# Task instructions
Copy out, exactly as given, every line from the line with "Get it by Sat, Sep 4" to the end of the listing, both of those lines included.

◇ ◇ ◇

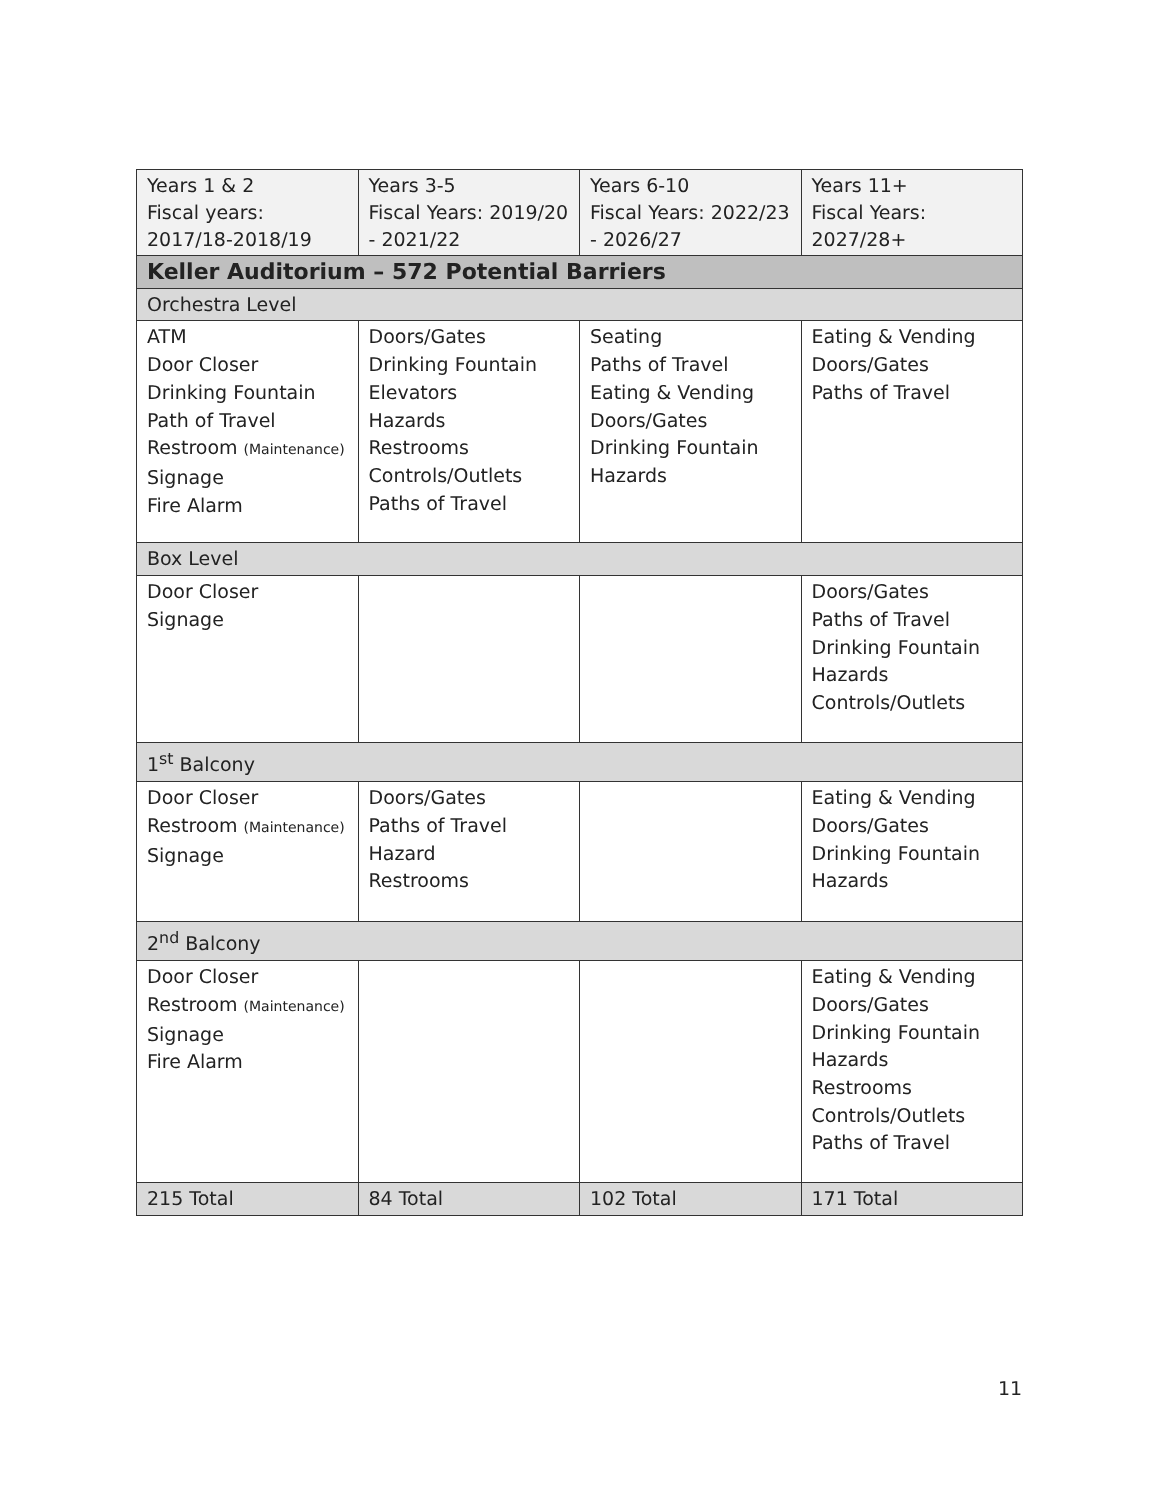| Years 1 & 2 Fiscal years: 2017/18-2018/19 | Years 3-5 Fiscal Years: 2019/20 - 2021/22 | Years 6-10 Fiscal Years: 2022/23 - 2026/27 | Years 11+ Fiscal Years: 2027/28+ |
| --- | --- | --- | --- |
| Keller Auditorium – 572 Potential Barriers | | | |
| Orchestra Level | | | |
| ATM Door Closer Drinking Fountain Path of Travel Restroom (Maintenance) Signage Fire Alarm | Doors/Gates Drinking Fountain Elevators Hazards Restrooms Controls/Outlets Paths of Travel | Seating Paths of Travel Eating & Vending Doors/Gates Drinking Fountain Hazards | Eating & Vending Doors/Gates Paths of Travel |
| Box Level | | | |
| Door Closer Signage | | | Doors/Gates Paths of Travel Drinking Fountain Hazards Controls/Outlets |
| 1<sup>st</sup> Balcony | | | |
| Door Closer Restroom (Maintenance) Signage | Doors/Gates Paths of Travel Hazard Restrooms | | Eating & Vending Doors/Gates Drinking Fountain Hazards |
| 2<sup>nd</sup> Balcony | | | |
| Door Closer Restroom (Maintenance) Signage Fire Alarm | | | Eating & Vending Doors/Gates Drinking Fountain Hazards Restrooms Controls/Outlets Paths of Travel |
| 215 Total | 84 Total | 102 Total | 171 Total |
11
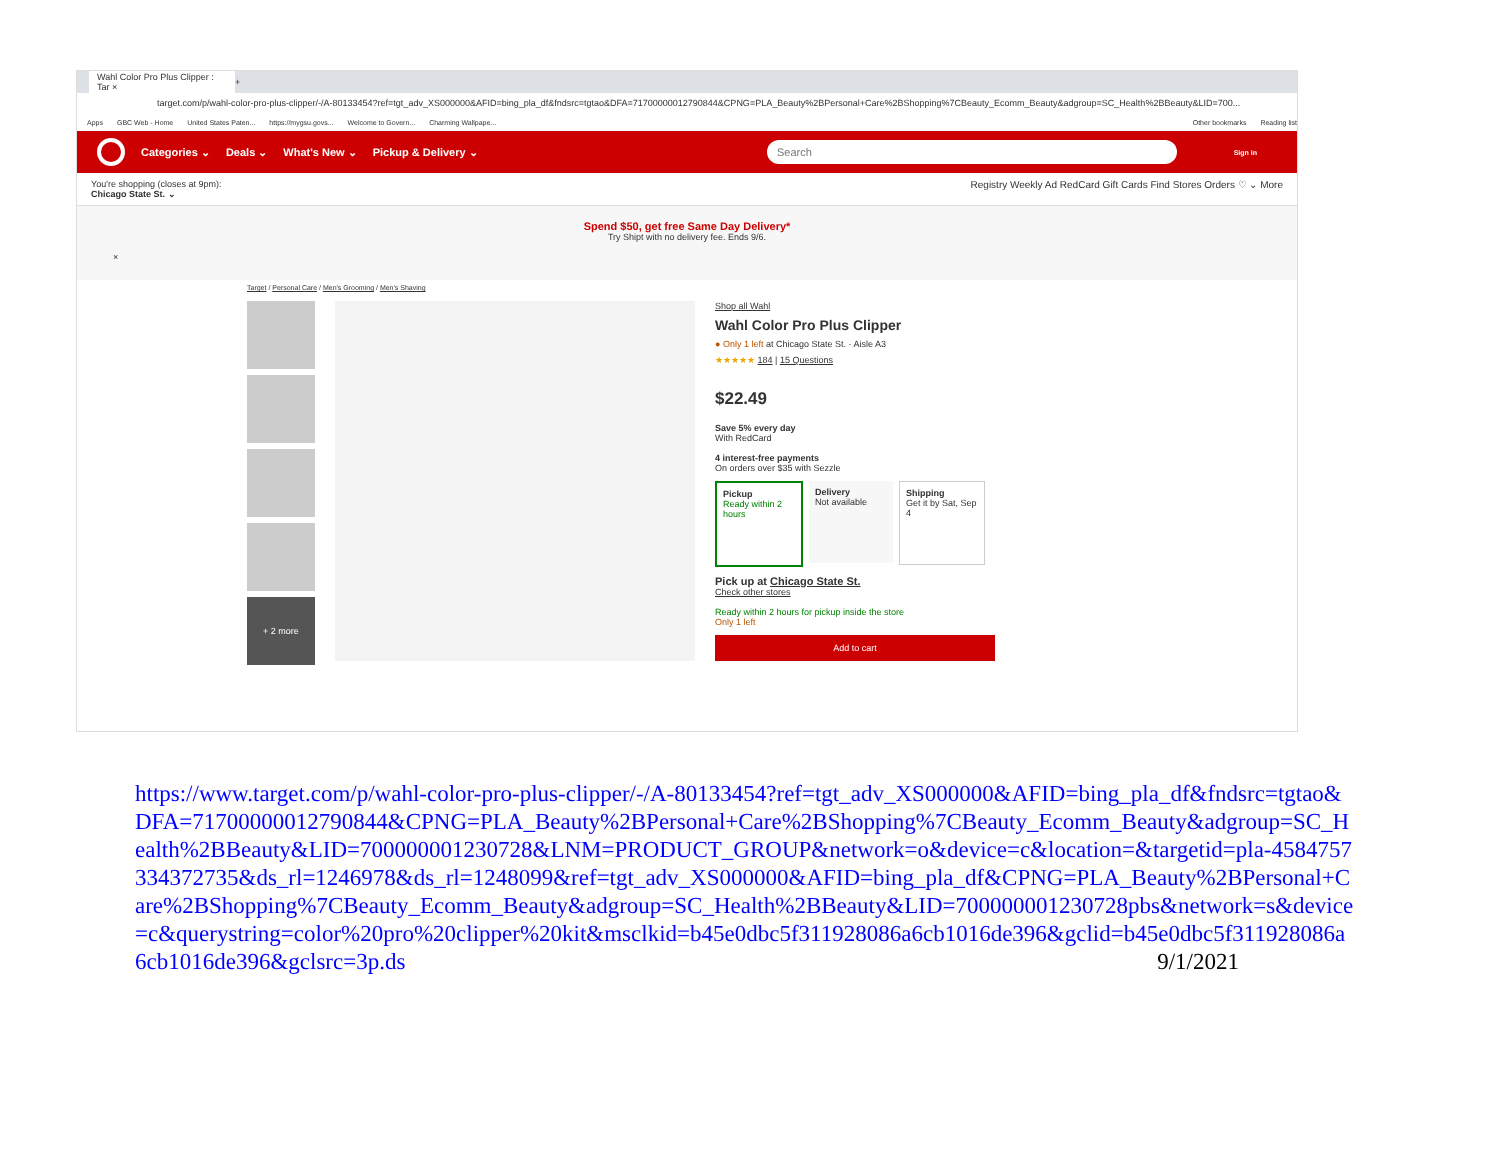Wahl Color Pro Plus Clipper : Tar ×
+
target.com/p/wahl-color-pro-plus-clipper/-/A-80133454?ref=tgt_adv_XS000000&AFID=bing_pla_df&fndsrc=tgtao&DFA=71700000012790844&CPNG=PLA_Beauty%2BPersonal+Care%2BShopping%7CBeauty_Ecomm_Beauty&adgroup=SC_Health%2BBeauty&LID=700...
Apps GBC Web - Home United States Paten... https://mygsu.govs... Welcome to Govern... Charming Wallpape... Other bookmarks Reading list
Categories ⌄ Deals ⌄ What's New ⌄ Pickup & Delivery ⌄
Search
Sign in
You're shopping (closes at 9pm):
Chicago State St. ⌄
Registry Weekly Ad RedCard Gift Cards Find Stores Orders ♡ ⌄ More
Spend $50, get free Same Day Delivery*
Try Shipt with no delivery fee. Ends 9/6.
×
Target / Personal Care / Men's Grooming / Men's Shaving
+ 2 more
Shop all Wahl
Wahl Color Pro Plus Clipper
● Only 1 left at Chicago State St. · Aisle A3
★★★★★ 184 | 15 Questions
$22.49
Save 5% every day
With RedCard
4 interest-free payments
On orders over $35 with Sezzle
Pickup
Ready within 2 hours
Delivery
Not available
Shipping
Get it by Sat, Sep 4
Pick up at Chicago State St.
Check other stores
Ready within 2 hours for pickup inside the store
Only 1 left
Add to cart
https://www.target.com/p/wahl-color-pro-plus-clipper/-/A-80133454?ref=tgt_adv_XS000000&AFID=bing_pla_df&fndsrc=tgtao&DFA=71700000012790844&CPNG=PLA_Beauty%2BPersonal+Care%2BShopping%7CBeauty_Ecomm_Beauty&adgroup=SC_Health%2BBeauty&LID=700000001230728&LNM=PRODUCT_GROUP&network=o&device=c&location=&targetid=pla-4584757334372735&ds_rl=1246978&ds_rl=1248099&ref=tgt_adv_XS000000&AFID=bing_pla_df&CPNG=PLA_Beauty%2BPersonal+Care%2BShopping%7CBeauty_Ecomm_Beauty&adgroup=SC_Health%2BBeauty&LID=700000001230728pbs&network=s&device=c&querystring=color%20pro%20clipper%20kit&msclkid=b45e0dbc5f311928086a6cb1016de396&gclid=b45e0dbc5f311928086a6cb1016de396&gclsrc=3p.ds
9/1/2021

◇ ◇ ◇

# Your response
Get it by Sat, Sep 4
Pick up at Chicago State St.
Check other stores
Ready within 2 hours for pickup inside the store
Only 1 left
Add to cart
https://www.target.com/p/wahl-color-pro-plus-clipper/-/A-80133454?ref=tgt_adv_XS000000&AFID=bing_pla_df&fndsrc=tgtao&DFA=71700000012790844&CPNG=PLA_Beauty%2BPersonal+Care%2BShopping%7CBeauty_Ecomm_Beauty&adgroup=SC_Health%2BBeauty&LID=700000001230728&LNM=PRODUCT_GROUP&network=o&device=c&location=&targetid=pla-4584757334372735&ds_rl=1246978&ds_rl=1248099&ref=tgt_adv_XS000000&AFID=bing_pla_df&CPNG=PLA_Beauty%2BPersonal+Care%2BShopping%7CBeauty_Ecomm_Beauty&adgroup=SC_Health%2BBeauty&LID=700000001230728pbs&network=s&device=c&querystring=color%20pro%20clipper%20kit&msclkid=b45e0dbc5f311928086a6cb1016de396&gclid=b45e0dbc5f311928086a6cb1016de396&gclsrc=3p.ds
9/1/2021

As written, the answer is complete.